Exodus 25:22

All the time that the history of the Jews was going on, the mercy-seat and the cherubim that covered it were still witnessing to the children of Israel that God was in the midst of them. So the words, "There I will meet with thee," stood from generation to generation.

The New Testament, like the Old, is written to explain these words. The New Testament declares that He for whose appearance the Jewish worshippers longed has appeared. The New Testament tells us that in His Son God has met men and has reconciled them unto Himself. The lessons of the New Testament take up all the words and lessons of the Old Testament, all that is written about the cherubim and the mercy-seat. They say, "All this is now, not for Israelites, but for men, for men in the farthest ends of the earth." If you turn to the last book of the Bible, you will find the Book of Genesis appearing again there, a nobler tree of life than that of the garden of Eden, which is not guarded by angels, but the fruit of which all are invited to taste. You will find the Book of Exodus again there. You will hear of the tabernacle of God being with men, and of His dwelling with them and being their God. You will find some of the latest words in the book those which have gone through the whole of it, "Worship God." Worship means that God is meeting us and drawing us to Himself, that He has sent His Spirit into the world and established His Church in the world for the very purpose of bringing all to Him. This is the message that the Bible has brought to men in past ages; this is the message that it brings to them now.

F. D. Maurice, The Worship of God and Fellowship among Men,p. 127.

I. To the Jews God set apart one special place for sacrifice, one special place for closest communion, and he who wanted some direct oracle from God must go to that spot to get his answer.
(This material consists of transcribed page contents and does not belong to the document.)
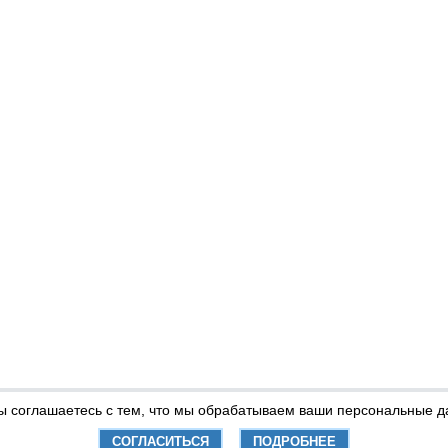
вы соглашаетесь с тем, что мы обрабатываем ваши персональные 
СОГЛАСИТЬСЯ
ПОДРОБНЕЕ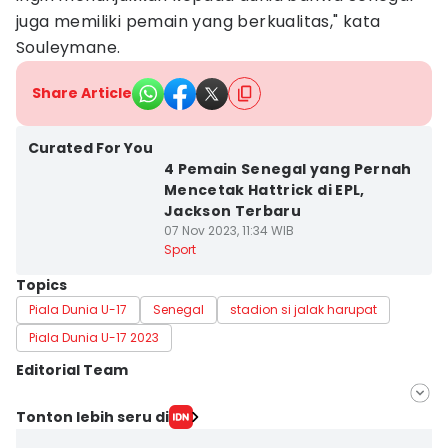
juga memiliki pemain yang berkualitas," kata
Souleymane.
Share Article
Curated For You
4 Pemain Senegal yang Pernah
Mencetak Hattrick di EPL,
Jackson Terbaru
07 Nov 2023, 11:34 WIB
Sport
Topics
Piala Dunia U-17
Senegal
stadion si jalak harupat
Piala Dunia U-17 2023
Editorial Team
Editor
Tonton lebih seru di
Galih Persiana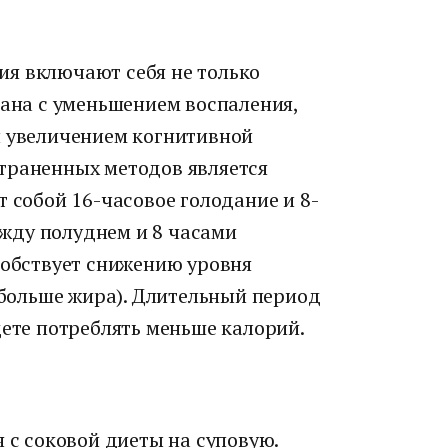
я включают себя не только
зана с уменьшением воспаления,
и увеличением когнитивной
траненных методов является
т собой 16-часовое голодание и 8-
жду полуднем и 8 часами
собствует снижению уровня
ь больше жира). Длительный период
дете потреблять меньше калорий.
я с соковой диеты на суповую.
The oneness continues, but it is not now oneness of spot; it is oneness of path. All the oneness of the Mosaic types goes to make the oneness of the Lord Jesus Christ.

II. It was upon the mercy-seat that God said, "I will meet thee and commune with thee." According to our views of Christ, according to our nearness to Christ, so will be our experience of communion with God.

III. There could be no true throne of God in the world if mercy were separated from justice. But now it is just in God to be merciful because of all the deep things that that ark tells us. The sin has been punished in Christ, and therefore God can be just and the Justifier of them that believe in Jesus.

J. Vaughan, Meditations in Exodus,p. 46.